Document text:
-- Opening Marker --

Latest Info on HF 17 (from GitHub) - Date Tentatively Set to Tue, 7 March 2017 16:00:00 UTC (11:00:00 EST)

in #hardfork7 years ago (edited)

In the Steem 0.17 Change Proposal Introduction post, @steemitblog proposed several changes for HF 17. It looks like they are nearing their final set of changes, and a tentative date has been set.

Disclaimer: I do not work for Steemit. This is not an official Steemit post. Everything in this post is subject to change. I am just reporting what I see in the Steem GitHub repository.

Hardfork Date

The HF date is tentatively Set to Tue, 7 March 2017 16:00:00 UTC (11:00:00 EST)

Changes

Comment Reward Beneficiaries

As a comment option, authors should be able to specify a number of beneficiaries to receive a percentage of the rewards and the percent of the potential liquid rewards to receive as Steem Power. Unallocated rewards by default go to the author as they currently do. (GitHub Issue 773)

Aggregate Reward Payouts into Reward Balance separate from Checking

All users will have their rewards paid into a reward balance for STEEM, SP, and SBD. These balances can have higher precision than the main checking account to accumulate the rounding errors from payouts. Once per day all rewards greater than a minimum balance can be swept into their checking account through an explicit virtual operation signed by the witness.

This is a step toward keeping reward calculation as a separate / independent thread from the rest of the blockchain. (GitHub Issue 659)

-- Closing Marker --

Activities:
[A] According to the HF 17 post, where do unallocated comment rewards go by default?
[B] Please print the part of the HF 17 post that opens with the words containing "As a comment" and closes with "(GitHub Issue 659)".
You won't need the records for any of this.

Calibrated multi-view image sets
-- Opening Marker --

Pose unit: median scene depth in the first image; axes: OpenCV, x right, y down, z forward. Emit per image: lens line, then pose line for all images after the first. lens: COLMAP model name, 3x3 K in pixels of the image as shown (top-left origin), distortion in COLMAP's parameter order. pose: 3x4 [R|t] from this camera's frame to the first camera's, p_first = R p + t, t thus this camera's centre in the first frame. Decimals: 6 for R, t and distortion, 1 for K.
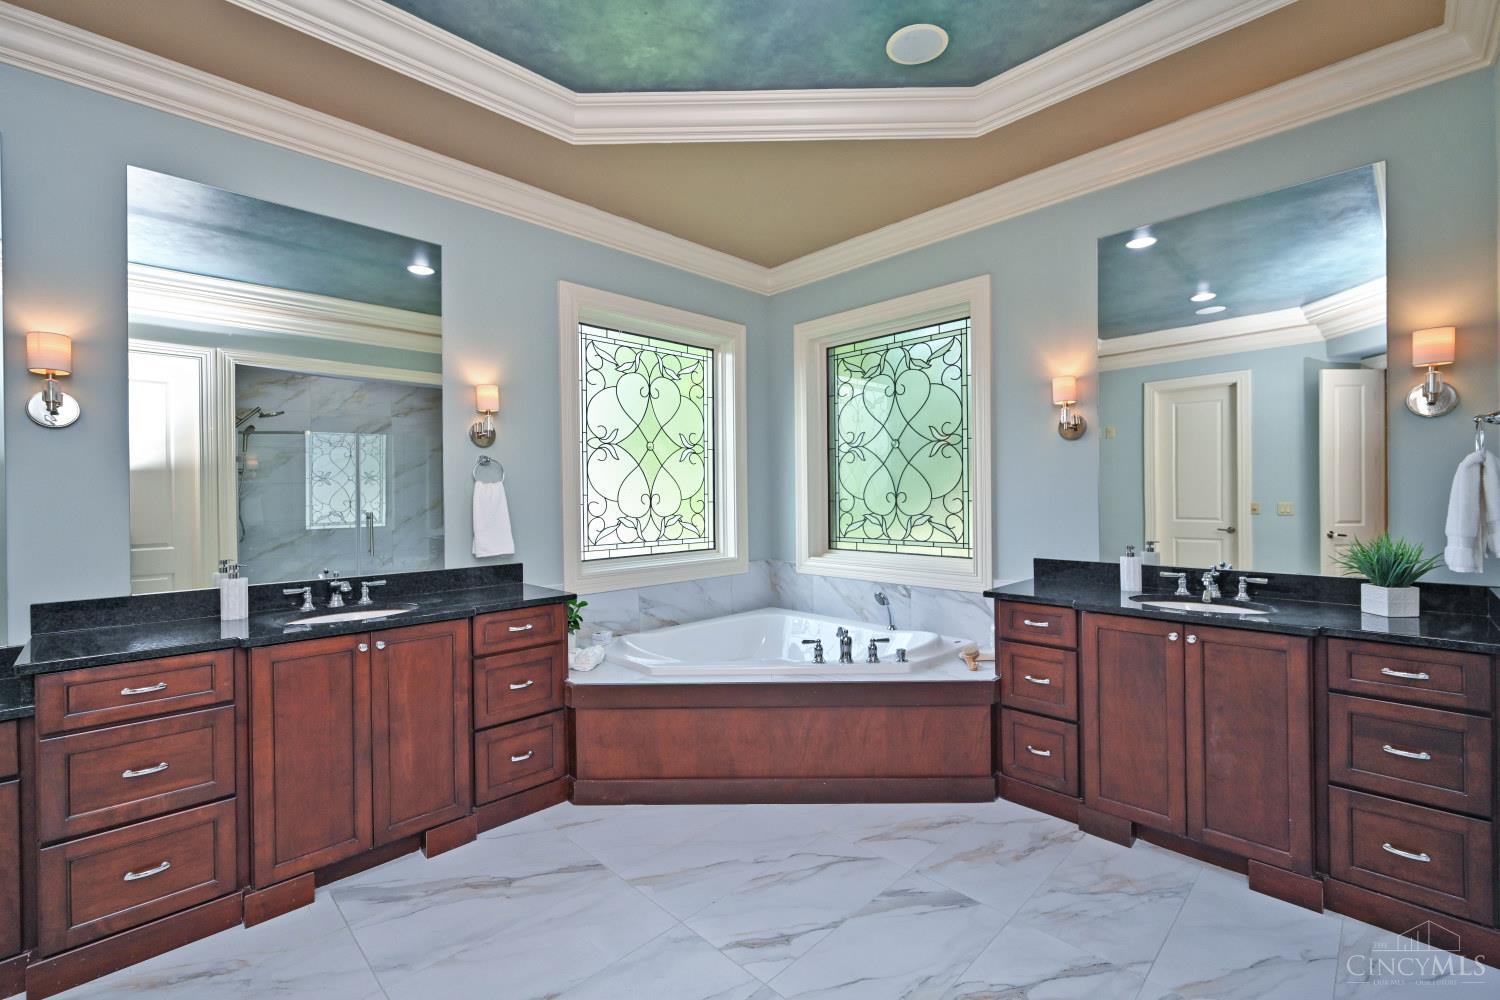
lens RADIAL K [[642.0, 0, 752.1], [0, 642.0, 496.8], [0, 0, 1]] dist [-0.000255, 0.000169]
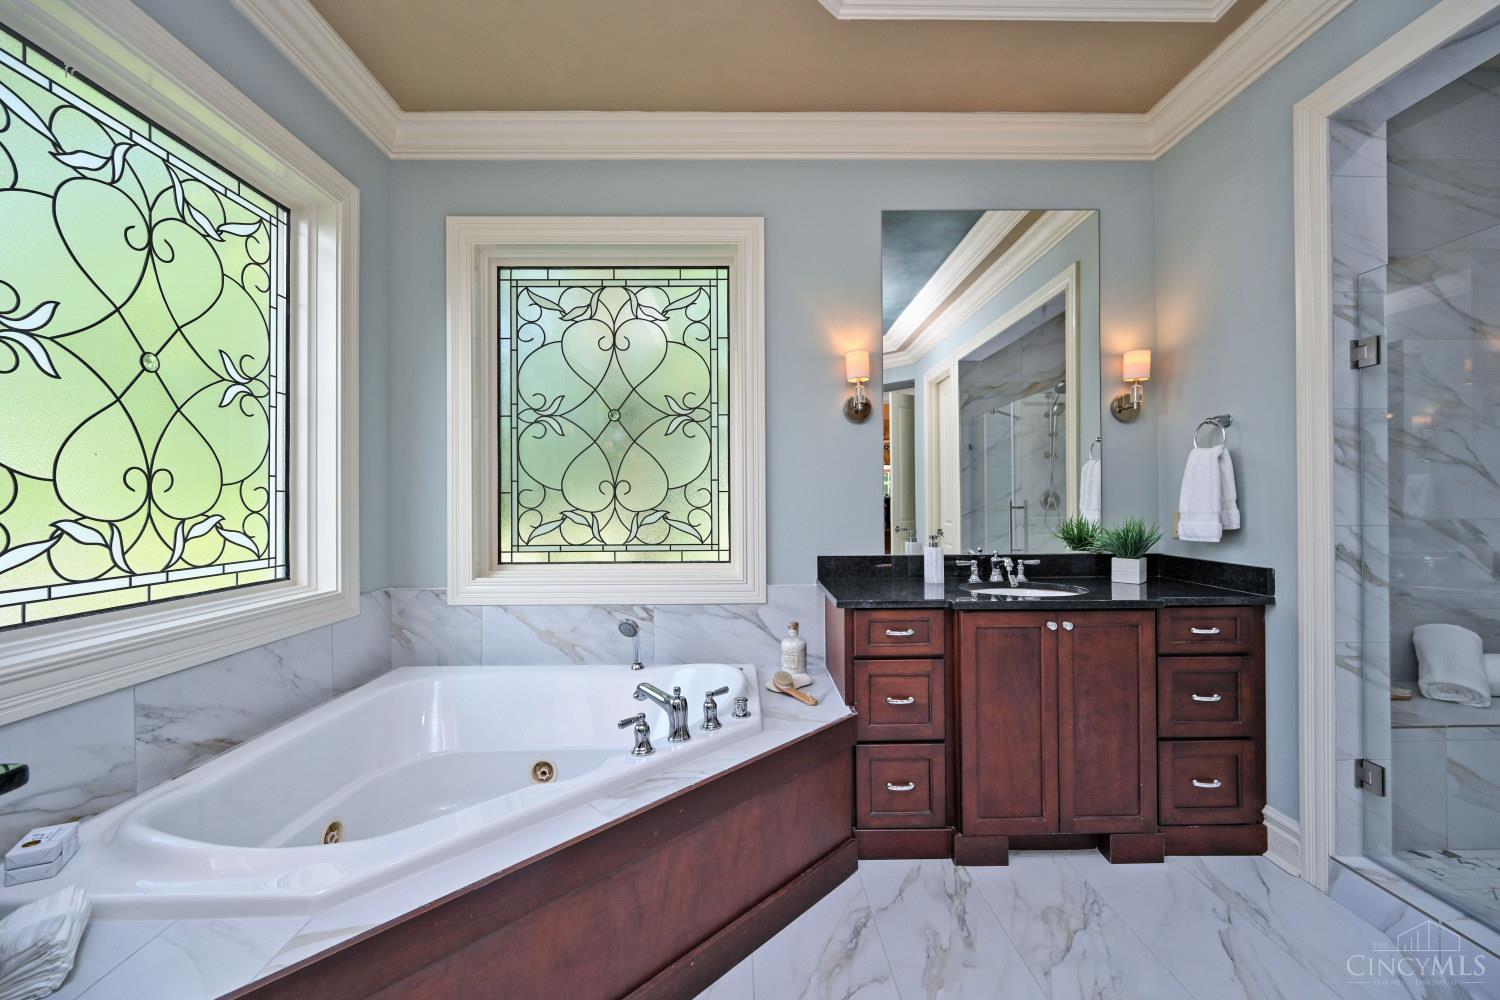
lens RADIAL K [[608.2, 0, 752.4], [0, 608.2, 496.4], [0, 0, 1]] dist [0.001371, -0.001050]
pose [[0.689030, 0.010896, 0.724651, -0.190816], [0.000732, 0.999876, -0.015731, 0.024331], [-0.724733, 0.011369, 0.688936, 0.434239]]
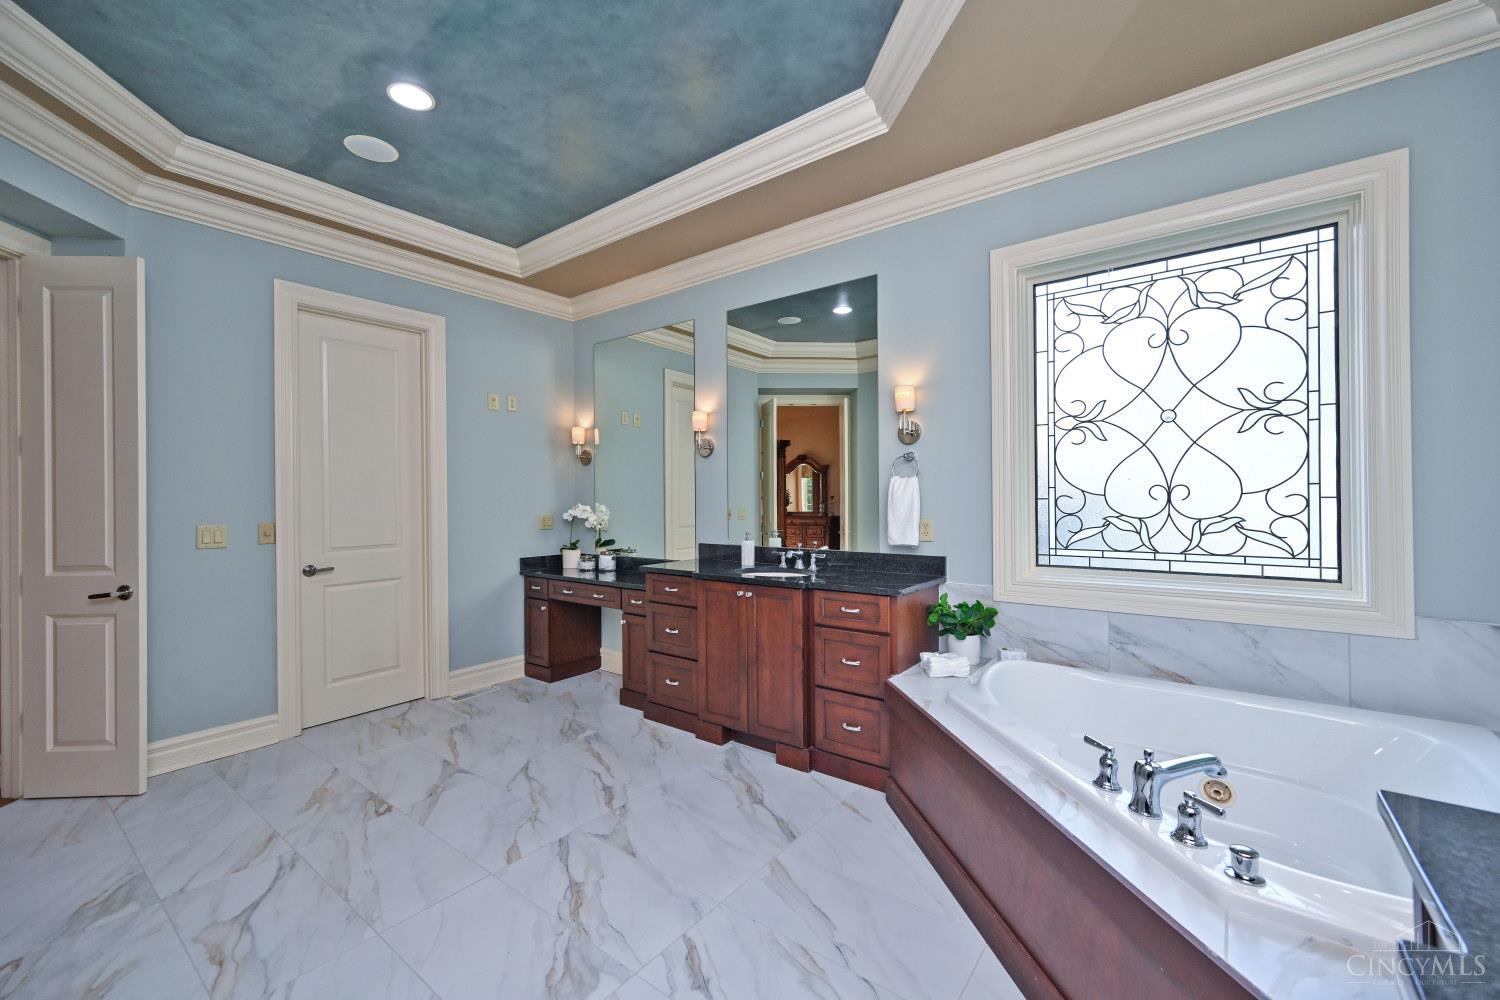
lens RADIAL K [[608.2, 0, 749.0], [0, 608.2, 496.7], [0, 0, 1]] dist [0.001371, -0.001050]
pose [[0.129491, 0.010362, -0.991526, 0.472449], [0.007385, 0.999908, 0.011414, -0.002724], [0.991553, -0.008800, 0.129402, 0.505441]]
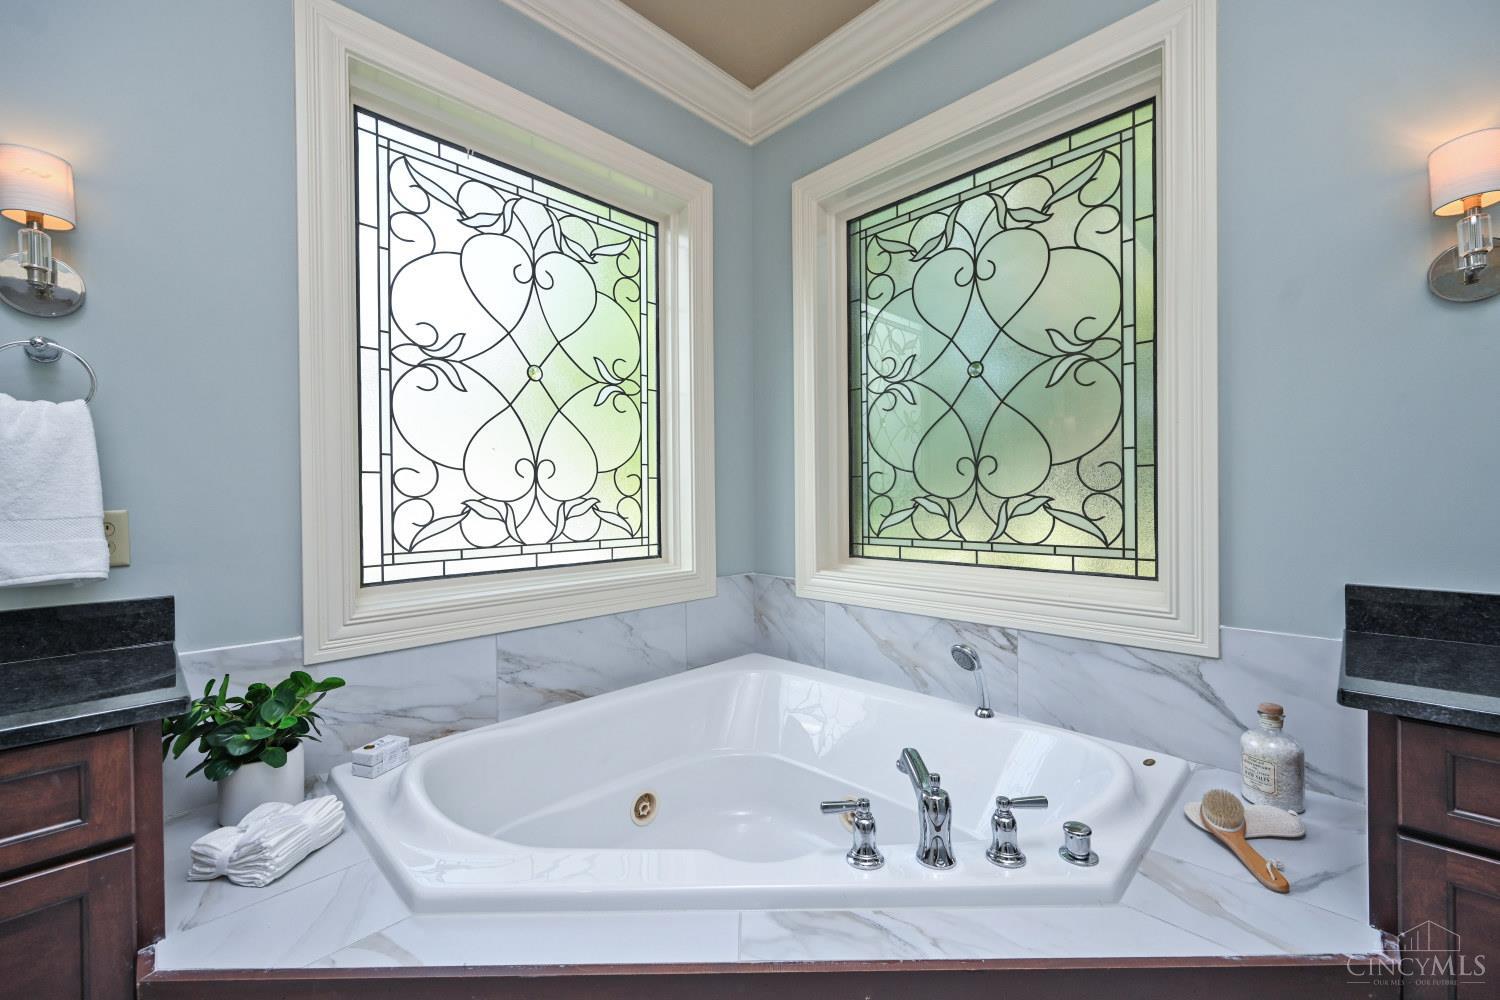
lens RADIAL K [[608.2, 0, 749.1], [0, 608.2, 500.4], [0, 0, 1]] dist [0.001371, -0.001050]
pose [[0.999976, 0.000654, 0.006858, 0.025164], [-0.000669, 0.999998, 0.002096, 0.032665], [-0.006856, -0.002100, 0.999974, 0.513152]]
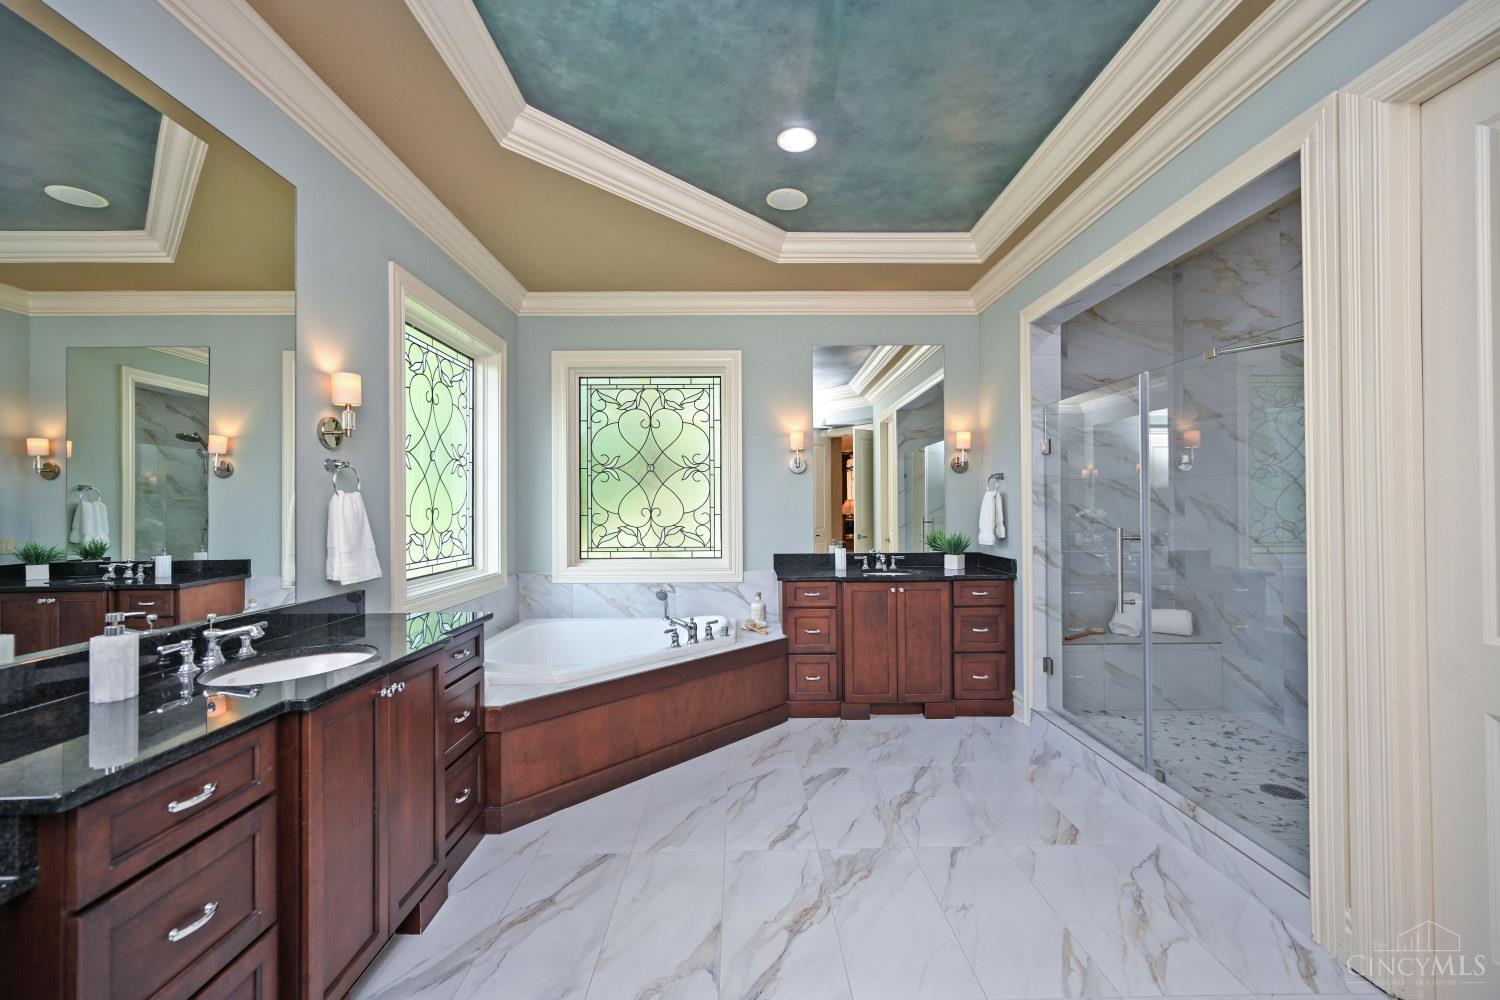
lens RADIAL K [[608.2, 0, 756.4], [0, 608.2, 502.2], [0, 0, 1]] dist [0.001371, -0.001050]
pose [[0.687665, 0.012635, 0.725919, -0.511304], [0.001119, 0.999829, -0.018463, 0.003917], [-0.726028, 0.013509, 0.687533, 0.073157]]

-- Closing Marker --

Solution list:
[A] They go to the author, as they currently do.

[B]
As a comment option, authors should be able to specify a number of beneficiaries to receive a percentage of the rewards and the percent of the potential liquid rewards to receive as Steem Power. Unallocated rewards by default go to the author as they currently do. (GitHub Issue 773)

Aggregate Reward Payouts into Reward Balance separate from Checking

All users will have their rewards paid into a reward balance for STEEM, SP, and SBD. These balances can have higher precision than the main checking account to accumulate the rounding errors from payouts. Once per day all rewards greater than a minimum balance can be swept into their checking account through an explicit virtual operation signed by the witness.

This is a step toward keeping reward calculation as a separate / independent thread from the rest of the blockchain. (GitHub Issue 659)